* [YOUR GOAL] From the data below, retype exactly the lines starting with the one that contains "middle dip: (139, 453)" and ending with the one that contains "ring tip: (174, 482)", both included.

(Images with keypoint coordinates)
_____

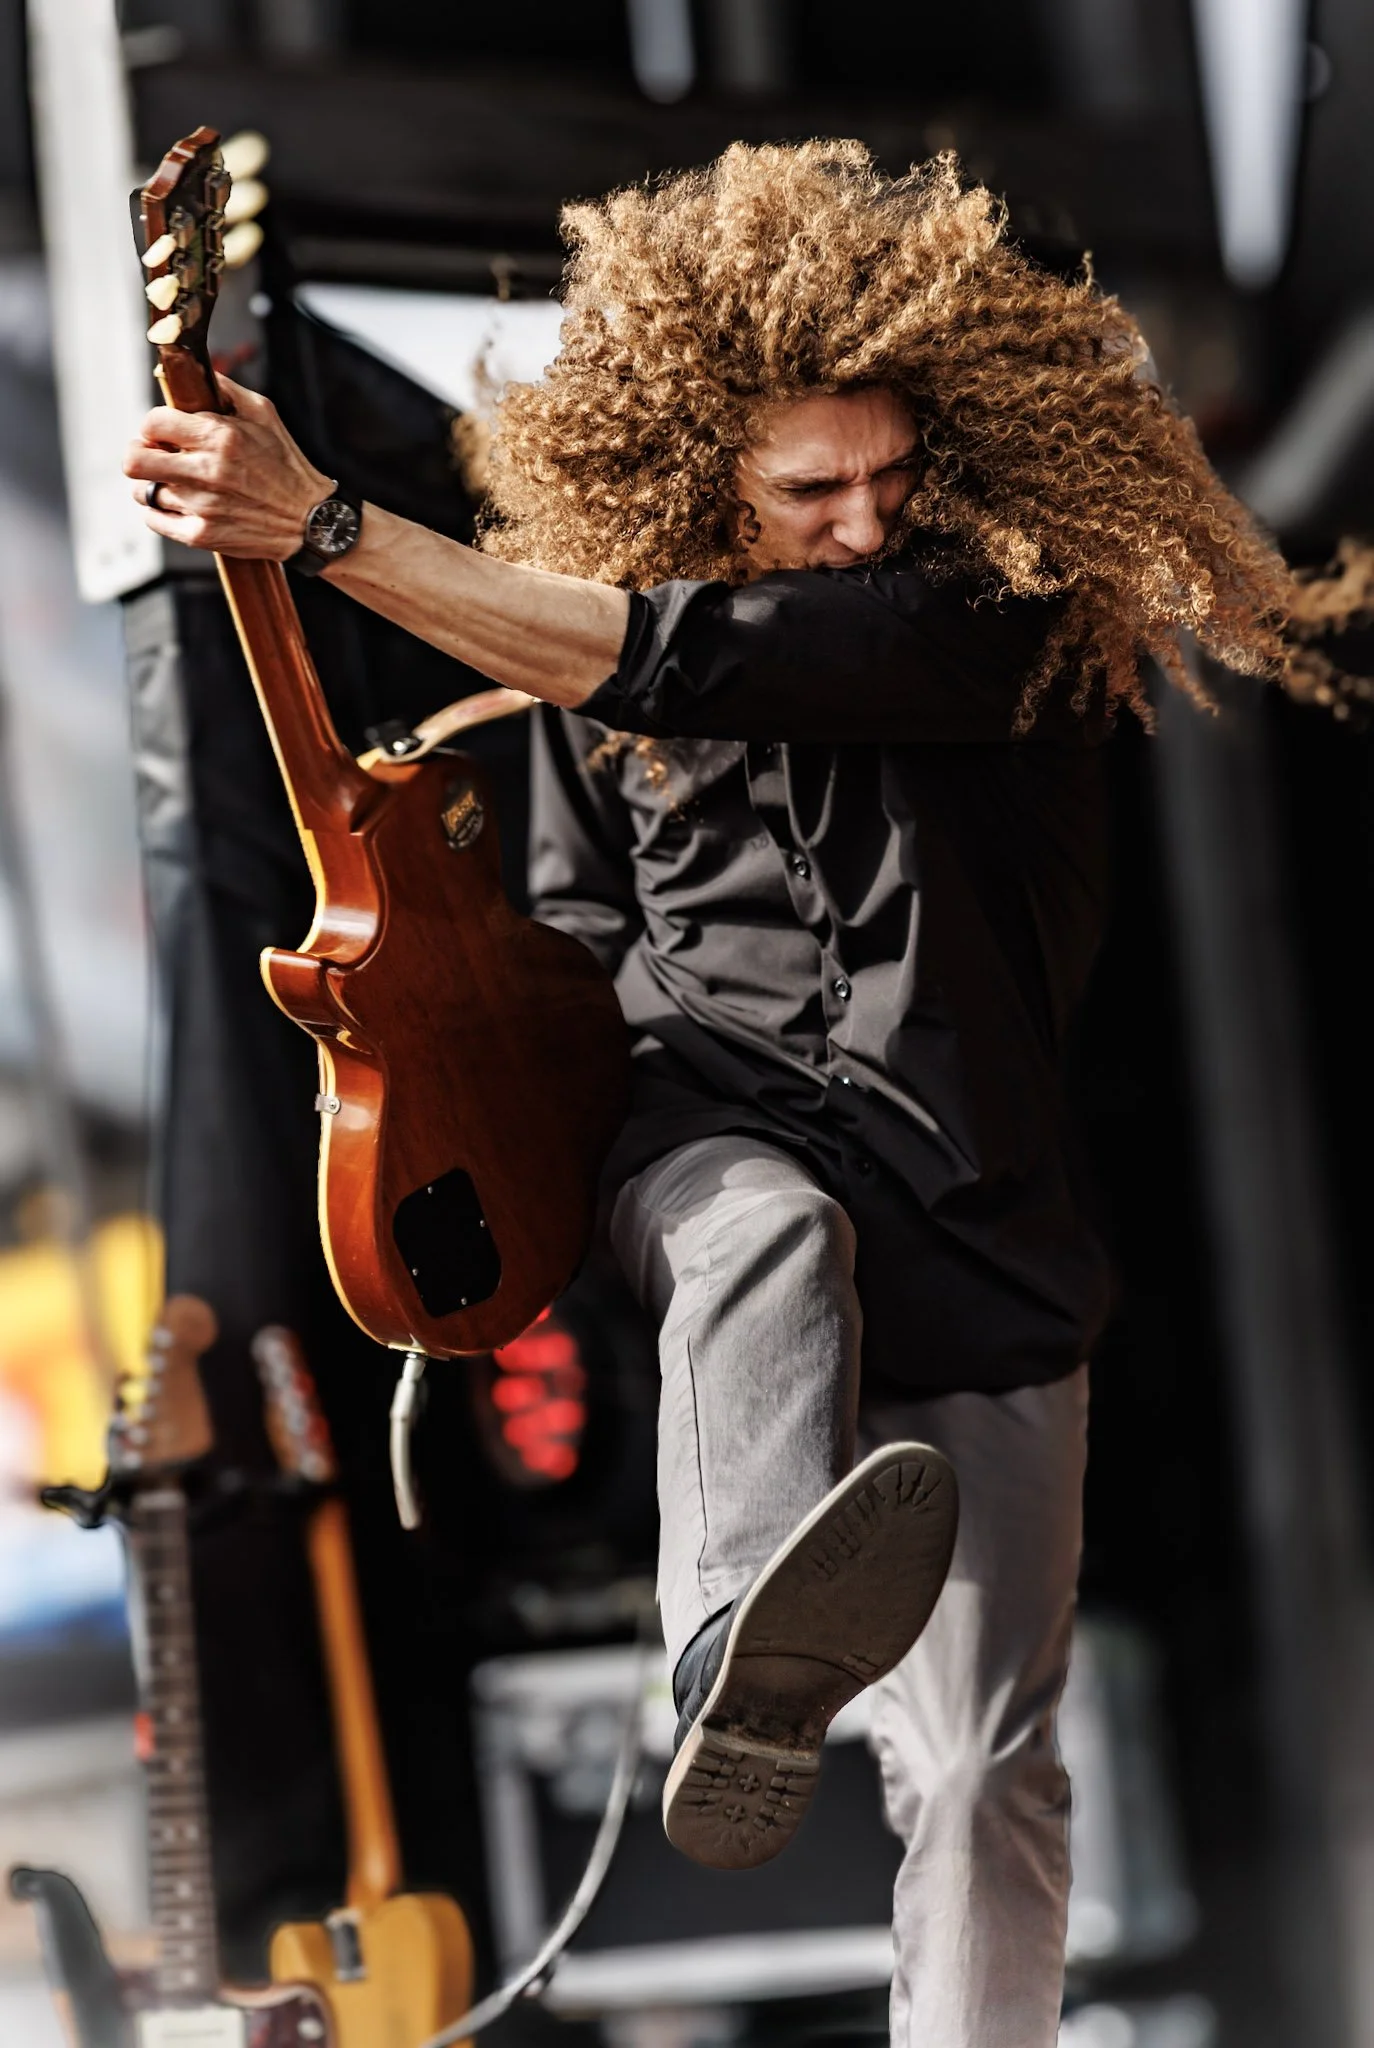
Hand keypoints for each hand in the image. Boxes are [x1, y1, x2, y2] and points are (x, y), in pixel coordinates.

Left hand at [123, 375, 335, 559]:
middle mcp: (207, 472)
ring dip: (153, 484)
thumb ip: (225, 389)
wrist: (311, 522)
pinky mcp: (202, 535)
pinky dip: (161, 511)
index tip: (163, 432)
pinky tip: (180, 505)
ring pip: (143, 491)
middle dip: (139, 453)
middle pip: (134, 460)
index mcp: (220, 436)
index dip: (153, 425)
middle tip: (154, 455)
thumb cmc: (287, 465)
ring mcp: (202, 507)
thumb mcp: (264, 414)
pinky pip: (155, 520)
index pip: (153, 423)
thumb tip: (191, 370)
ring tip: (174, 482)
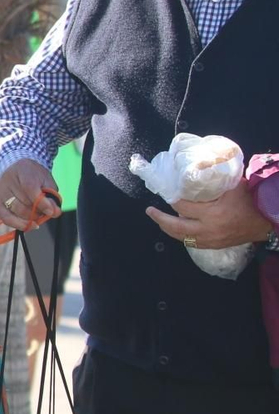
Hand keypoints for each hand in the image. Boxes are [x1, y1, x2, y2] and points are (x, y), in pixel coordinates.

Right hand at [0, 159, 61, 229]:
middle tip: (46, 211)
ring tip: (38, 213)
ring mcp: (0, 192)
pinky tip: (30, 225)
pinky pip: (7, 219)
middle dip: (38, 211)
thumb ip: (51, 196)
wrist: (17, 171)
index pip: (29, 188)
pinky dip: (20, 225)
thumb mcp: (46, 181)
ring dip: (32, 217)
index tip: (51, 212)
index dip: (41, 202)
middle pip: (24, 202)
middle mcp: (7, 180)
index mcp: (22, 170)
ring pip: (18, 212)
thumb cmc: (35, 177)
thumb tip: (54, 213)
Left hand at [146, 184, 270, 249]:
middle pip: (176, 227)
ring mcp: (210, 240)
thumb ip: (215, 179)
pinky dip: (181, 236)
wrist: (265, 222)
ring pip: (181, 237)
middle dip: (160, 218)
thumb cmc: (250, 201)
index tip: (166, 193)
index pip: (184, 207)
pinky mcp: (213, 246)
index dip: (173, 200)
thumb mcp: (233, 186)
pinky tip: (175, 229)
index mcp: (213, 213)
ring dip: (168, 228)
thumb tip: (198, 168)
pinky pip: (191, 243)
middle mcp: (208, 229)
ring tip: (158, 219)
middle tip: (149, 210)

_____

* [RESULT FOR THIS TASK]
middle dip: (139, 453)
middle pip: (134, 460)
index mcp: (220, 436)
index dip: (153, 425)
middle tip: (154, 455)
thumb cmc: (287, 465)
ring mcp: (202, 507)
thumb mcp: (264, 414)
pinky pip: (155, 520)
index pip: (153, 423)
thumb tip: (191, 370)
ring tip: (174, 482)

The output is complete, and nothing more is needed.